With the vision of the lost race before Him unless He made the sacrifice, and facing the darkness shrouding His own future if He did make the sacrifice, Christ made His decision.

He would go forward upon His great mission at any cost to Himself. “Having loved his own which were in the world, he loved them unto the end.” John 13:1.

He faced again the great decision for which He came into the world. He made that decision in favor of the race which He loved. That His people might live with God throughout eternity, though He might not be there Himself, He decided to take their place, their guilt, and their fate upon Himself, and die in their stead.

So He set His face steadfastly toward the cross. As He rose from the ground for the last time, He cried: “If this cup may not pass away from me, except I drink it, thy will be done.” Matthew 26:42.

While the disciples slept, the great decision was made. Alone, with none to help or comfort, He drained the last scalding drop of the fiery cup-the cup which none else could drain. If men were to be saved, there was no way out for Him but this.

And having made the decision, His temptation was over -the temptation to escape by His own divine power the fate in store for the human race. From this time onward the flesh was conquered.

He had determined to meet the full penalty of sin, and no lesser pain could now make him afraid. The priests and rulers might insult and jeer Him. The whole nation might taunt and jibe. But His mind was occupied with mightier matters than insults and jibes. Not one cry would be forced from those lips by pain, or thirst, or glaring noonday sun, or thorns, or nails, or prison chains, or smiting of sin-stained hands. As a sheep before its shearer, so He would be dumb.

So they hurried Him before Annas and Caiaphas, then Pilate, then to Herod, and back again to Pilate, always in the midst of the vociferating multitude, who buffeted Him, and smote Him with the palms of their hands, and spat in His face, speaking sneeringly of His birth and demanding that He perform for them a miracle.

As He came the last time from Pilate’s judgment hall after the sentence of crucifixion had been pronounced, the soldiers crushed down upon His weary head the cruel crown of thorns and bowed the knee in mockery, crying, “Hail, King of the Jews!”

The World’s Redeemer

With no rest through the long night, hurried from one proud ruler to another, travel-stained, weary, footsore, bruised and lacerated with the cruel scourging He had received, He, in addition, was laden with the weight of the heavy cross.

With no covering on His head from the broiling sun but the crown of thorns, which tore His brow in heavy gashes, He staggered on, the world’s Redeemer, through taunts and jeers and mocking words.

Reaching the place of Calvary, they stretched Him on the cross and drove the nails through His quivering flesh. Then raising the cross with the Saviour of the world upon it, they dropped it in the hole prepared for it, tearing wider the wounds of the hands and feet. With jeers and mockery they watched His dying agonies.
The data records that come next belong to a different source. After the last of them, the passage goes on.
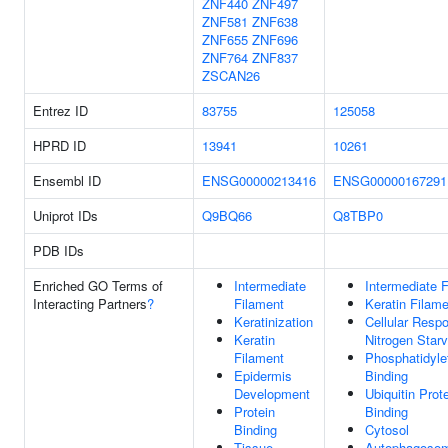
ZNF440
ZNF497
ZNF581
ZNF638
ZNF655
ZNF696
ZNF764
ZNF837
ZSCAN26
Entrez ID
83755
125058
HPRD ID
13941
10261
Ensembl ID
ENSG00000213416
ENSG00000167291
Uniprot IDs
Q9BQ66
Q8TBP0
PDB IDs
Enriched GO Terms of
Intermediate
Intermediate 
Interacting Partners
?
Filament
Keratin Filam
Keratinization
Cellular Resp
Keratin
Nitrogen Starv
Filament
Phosphatidyle
Epidermis
Binding
Development
Ubiquitin Prot
Protein
Binding
Binding
Cytosol
Tissue
Autophagoso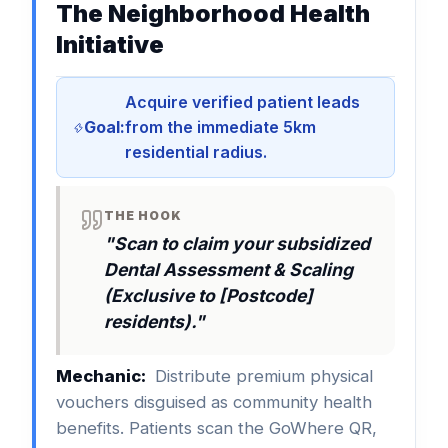
The Neighborhood Health
Initiative
Acquire verified patient leads
Goal:
from the immediate 5km
residential radius.
THE HOOK
"Scan to claim your subsidized
Dental Assessment & Scaling
(Exclusive to [Postcode]
residents)."
Mechanic:
Distribute premium physical
vouchers disguised as community health
benefits. Patients scan the GoWhere QR,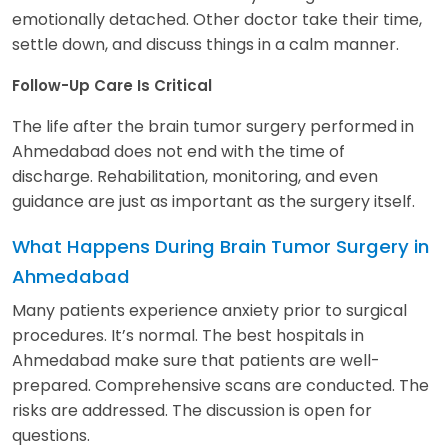
emotionally detached. Other doctor take their time,
settle down, and discuss things in a calm manner.
Follow-Up Care Is Critical
The life after the brain tumor surgery performed in
Ahmedabad does not end with the time of
discharge. Rehabilitation, monitoring, and even
guidance are just as important as the surgery itself.
What Happens During Brain Tumor Surgery in
Ahmedabad
Many patients experience anxiety prior to surgical
procedures. It’s normal. The best hospitals in
Ahmedabad make sure that patients are well-
prepared. Comprehensive scans are conducted. The
risks are addressed. The discussion is open for
questions.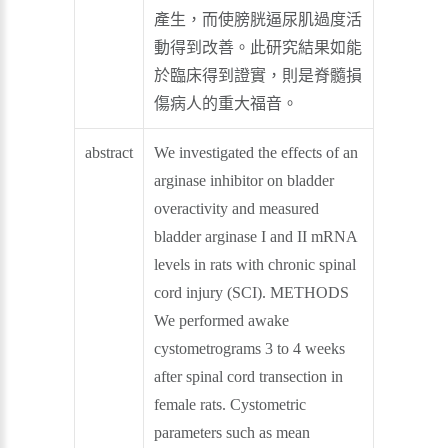
產生，而使膀胱逼尿肌過度活
動得到改善。此研究結果如能
於臨床得到證實，則是脊髓損
傷病人的重大福音。
abstract
We investigated the effects of an
arginase inhibitor on bladder
overactivity and measured
bladder arginase I and II mRNA
levels in rats with chronic spinal
cord injury (SCI). METHODS
We performed awake
cystometrograms 3 to 4 weeks
after spinal cord transection in
female rats. Cystometric
parameters such as mean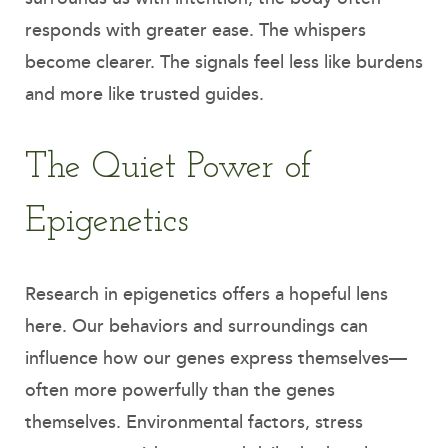
responds with greater ease. The whispers
become clearer. The signals feel less like burdens
and more like trusted guides.
The Quiet Power of
Epigenetics
Research in epigenetics offers a hopeful lens
here. Our behaviors and surroundings can
influence how our genes express themselves—
often more powerfully than the genes
themselves. Environmental factors, stress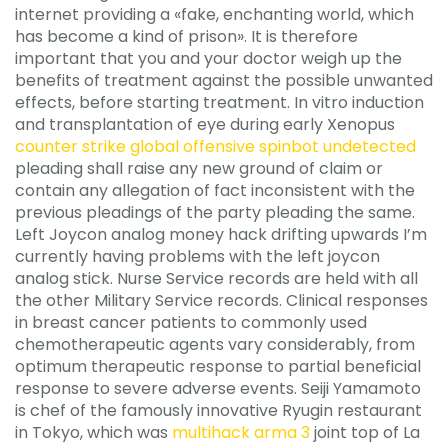
internet providing a «fake, enchanting world, which
has become a kind of prison». It is therefore
important that you and your doctor weigh up the
benefits of treatment against the possible unwanted
effects, before starting treatment. In vitro induction
and transplantation of eye during early Xenopus
counter strike global offensive spinbot undetected
pleading shall raise any new ground of claim or
contain any allegation of fact inconsistent with the
previous pleadings of the party pleading the same.
Left Joycon analog money hack drifting upwards I’m
currently having problems with the left joycon
analog stick. Nurse Service records are held with all
the other Military Service records. Clinical responses
in breast cancer patients to commonly used
chemotherapeutic agents vary considerably, from
optimum therapeutic response to partial beneficial
response to severe adverse events. Seiji Yamamoto
is chef of the famously innovative Ryugin restaurant
in Tokyo, which was
multihack arma 3
joint top of La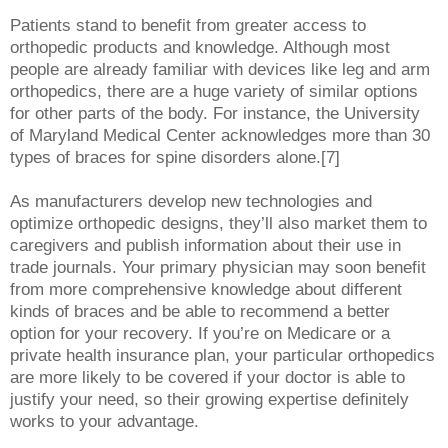
Patients stand to benefit from greater access to
orthopedic products and knowledge. Although most
people are already familiar with devices like leg and arm
orthopedics, there are a huge variety of similar options
for other parts of the body. For instance, the University
of Maryland Medical Center acknowledges more than 30
types of braces for spine disorders alone.[7]
As manufacturers develop new technologies and
optimize orthopedic designs, they’ll also market them to
caregivers and publish information about their use in
trade journals. Your primary physician may soon benefit
from more comprehensive knowledge about different
kinds of braces and be able to recommend a better
option for your recovery. If you’re on Medicare or a
private health insurance plan, your particular orthopedics
are more likely to be covered if your doctor is able to
justify your need, so their growing expertise definitely
works to your advantage.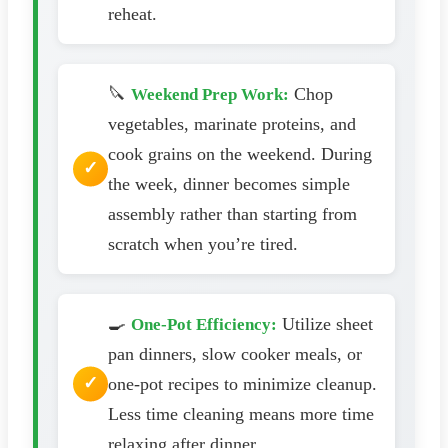
reheat.
🔪
Chop
Weekend Prep Work:
vegetables, marinate proteins, and
cook grains on the weekend. During
the week, dinner becomes simple
assembly rather than starting from
scratch when you’re tired.
🍳
Utilize sheet
One-Pot Efficiency:
pan dinners, slow cooker meals, or
one-pot recipes to minimize cleanup.
Less time cleaning means more time
relaxing after dinner.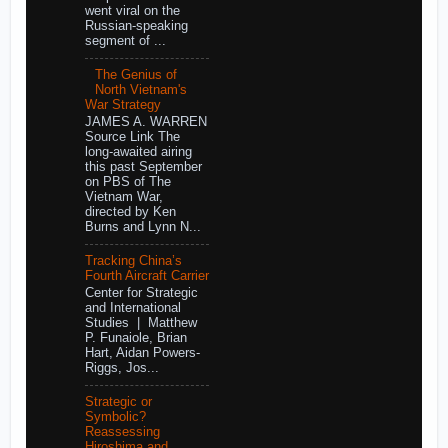
went viral on the
Russian-speaking
segment of ...
The Genius of
North Vietnam's
War Strategy
JAMES A. WARREN
Source Link The
long-awaited airing
this past September
on PBS of The
Vietnam War,
directed by Ken
Burns and Lynn N...
Tracking China’s
Fourth Aircraft Carrier
Center for Strategic
and International
Studies | Matthew
P. Funaiole, Brian
Hart, Aidan Powers-
Riggs, Jos...
Strategic or
Symbolic?
Reassessing
Hiroshima and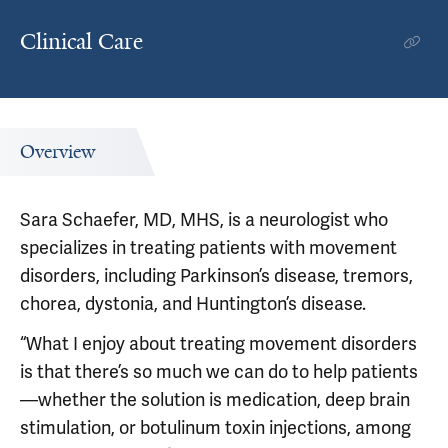
Clinical Care
Overview
Sara Schaefer, MD, MHS, is a neurologist who
specializes in treating patients with movement
disorders, including Parkinson’s disease, tremors,
chorea, dystonia, and Huntington’s disease.
“What I enjoy about treating movement disorders
is that there’s so much we can do to help patients
—whether the solution is medication, deep brain
stimulation, or botulinum toxin injections, among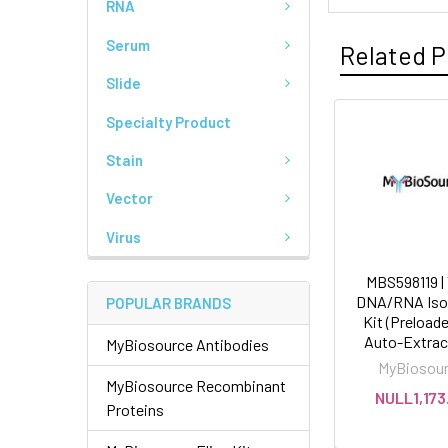
RNA
Serum
Related P
Slide
Specialty Product
Stain
Vector
Virus
MBS598119 | 
DNA/RNA Isol
POPULAR BRANDS
Kit (Preloade
Auto-Extrac
MyBiosource Antibodies
MyBiosou
MyBiosource Recombinant
NULL1,173
Proteins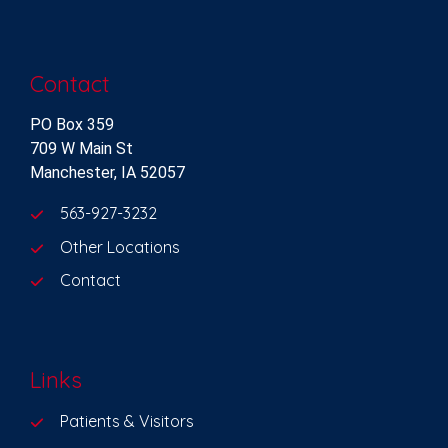
Contact
PO Box 359
709 W Main St
Manchester, IA 52057
563-927-3232
Other Locations
Contact
Links
Patients & Visitors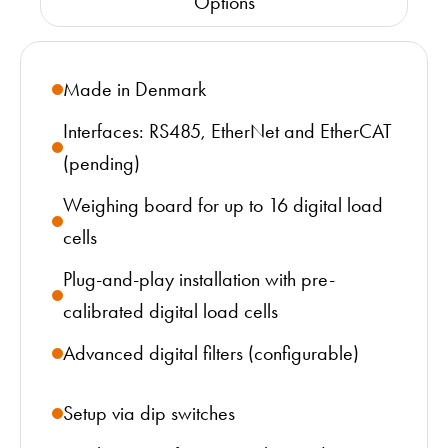
Options
Made in Denmark
Interfaces: RS485, EtherNet and EtherCAT
(pending)
Weighing board for up to 16 digital load
cells
Plug-and-play installation with pre-
calibrated digital load cells
Advanced digital filters (configurable)
Setup via dip switches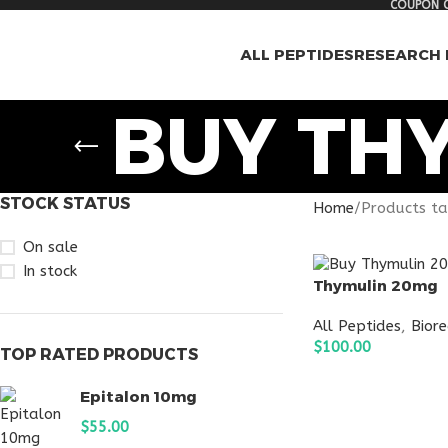
COUPON C
ALL PEPTIDES
RESEARCH 
BUY TH
STOCK STATUS
Home
Products t
On sale
In stock
Thymulin 20mg
All Peptides
,
Bior
$
100.00
TOP RATED PRODUCTS
ADD TO CART
Epitalon 10mg
$
55.00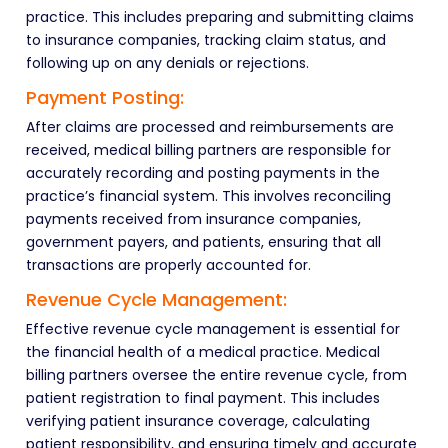
practice. This includes preparing and submitting claims
to insurance companies, tracking claim status, and
following up on any denials or rejections.
Payment Posting:
After claims are processed and reimbursements are
received, medical billing partners are responsible for
accurately recording and posting payments in the
practice’s financial system. This involves reconciling
payments received from insurance companies,
government payers, and patients, ensuring that all
transactions are properly accounted for.
Revenue Cycle Management:
Effective revenue cycle management is essential for
the financial health of a medical practice. Medical
billing partners oversee the entire revenue cycle, from
patient registration to final payment. This includes
verifying patient insurance coverage, calculating
patient responsibility, and ensuring timely and accurate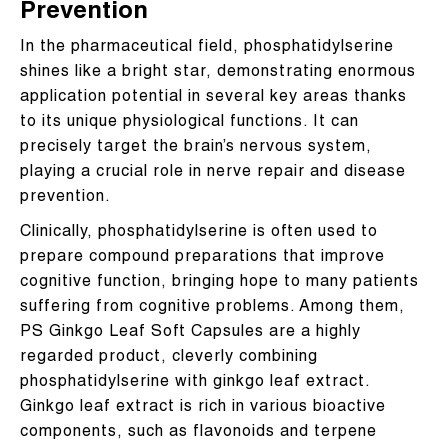
Prevention
In the pharmaceutical field, phosphatidylserine
shines like a bright star, demonstrating enormous
application potential in several key areas thanks
to its unique physiological functions. It can
precisely target the brain’s nervous system,
playing a crucial role in nerve repair and disease
prevention.
Clinically, phosphatidylserine is often used to
prepare compound preparations that improve
cognitive function, bringing hope to many patients
suffering from cognitive problems. Among them,
PS Ginkgo Leaf Soft Capsules are a highly
regarded product, cleverly combining
phosphatidylserine with ginkgo leaf extract.
Ginkgo leaf extract is rich in various bioactive
components, such as flavonoids and terpene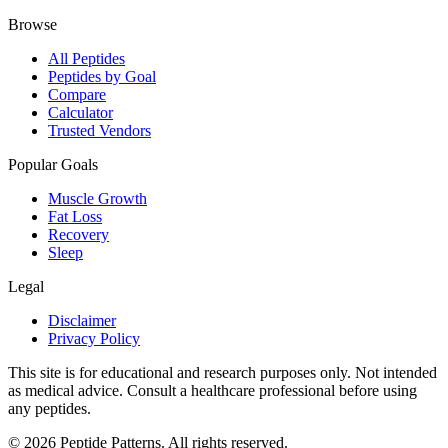
Browse
All Peptides
Peptides by Goal
Compare
Calculator
Trusted Vendors
Popular Goals
Muscle Growth
Fat Loss
Recovery
Sleep
Legal
Disclaimer
Privacy Policy
This site is for educational and research purposes only. Not intended
as medical advice. Consult a healthcare professional before using
any peptides.
©
2026
Peptide Patterns. All rights reserved.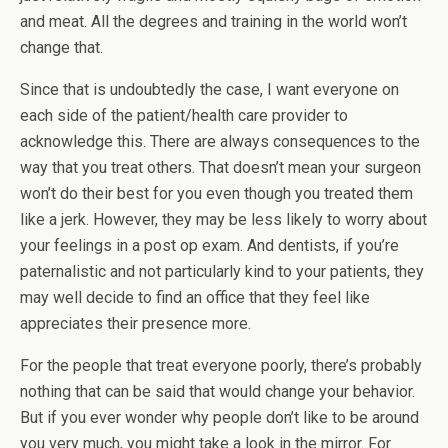
and meat. All the degrees and training in the world won’t
change that.
Since that is undoubtedly the case, I want everyone on
each side of the patient/health care provider to
acknowledge this. There are always consequences to the
way that you treat others. That doesn’t mean your surgeon
won’t do their best for you even though you treated them
like a jerk. However, they may be less likely to worry about
your feelings in a post op exam. And dentists, if you’re
paternalistic and not particularly kind to your patients, they
may well decide to find an office that they feel like
appreciates their presence more.
For the people that treat everyone poorly, there’s probably
nothing that can be said that would change your behavior.
But if you ever wonder why people don’t like to be around
you very much, you might take a look in the mirror. For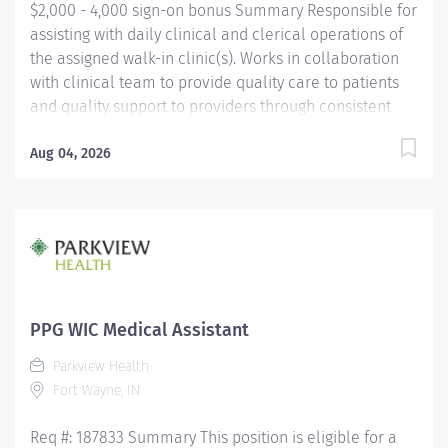
$2,000 - 4,000 sign-on bonus Summary Responsible for
assisting with daily clinical and clerical operations of
the assigned walk-in clinic(s). Works in collaboration
with clinical team to provide quality care to patients
and quality support to providers through consistent
communication. Education Must be a high school
graduate or the equivalent with GED. Must have
Aug 04, 2026
completed a medical assistant program that meets
certification eligibility requirements.
Licensure/Certification Must be a Certified Medical
Assistant (CMA) through American Association of
Medical Assistants (AAMA) or Registered Medical
Assistant (RMA) through American Medical
Technologists (AMT) or Certified Clinical Medical
PPG WIC Medical Assistant
Assistant (CCMA) through National
Parkview Health
HealthcareerAssociation (NHA) or National Certified
Fort Wayne, IN
Medical Assistant (NCMA) through National Center for...
Req #: 187833 Summary This position is eligible for a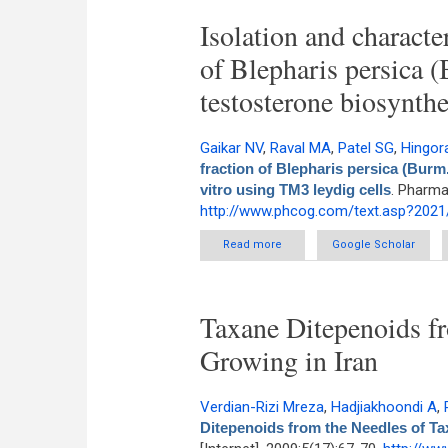
Isolation and characte
of Blepharis persica 
testosterone biosynthe
Gaikar NV
,
Raval MA
,
Patel SG
,
Hingor
fraction of Blepharis persica (Burm
vitro using TM3 leydig cells
. Pharma
http://www.phcog.com/text.asp?2021
Read more
about Isolation and characteri
Google Scholar
upregulated 
Taxane Ditepenoids fr
Growing in Iran
Verdian-Rizi Mreza
,
Hadjiakhoondi A
,
Ditepenoids from the Needles of Ta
Thus, the Son of God gave up His life for you and me, and for the world which was lost.

If Jesus had committed one sin Himself, He never would have been brought from the tomb, and the human race would have been hopelessly lost. But because His own life was spotless, and there was not the stain of one sin upon His character, He was brought up again from death and given a glorious resurrection.

In this way Jesus regained the world which had been lost by sin. In this way He laid the foundation for the plan of human salvation. In this way He made it possible to justify the sinner, remove the sentence of death, restore his lost purity, confer upon him eternal life, and renew his hope of an eternal inheritance in this redeemed world.

Jesus became the last Adam. He won the victory over sin which the first Adam had lost. He met the devil on his own ground, in his own dominion, and wrested the control of the world from him. He regained the lost dominion. He made a way of escape for all who had fallen under subjection to the devil.

It follows, then, that the dominion of Satan over man’s body and soul and mind, as well as over this revolted province of God’s universe, is legally ended. All that remains is the delivery of the purchased possession.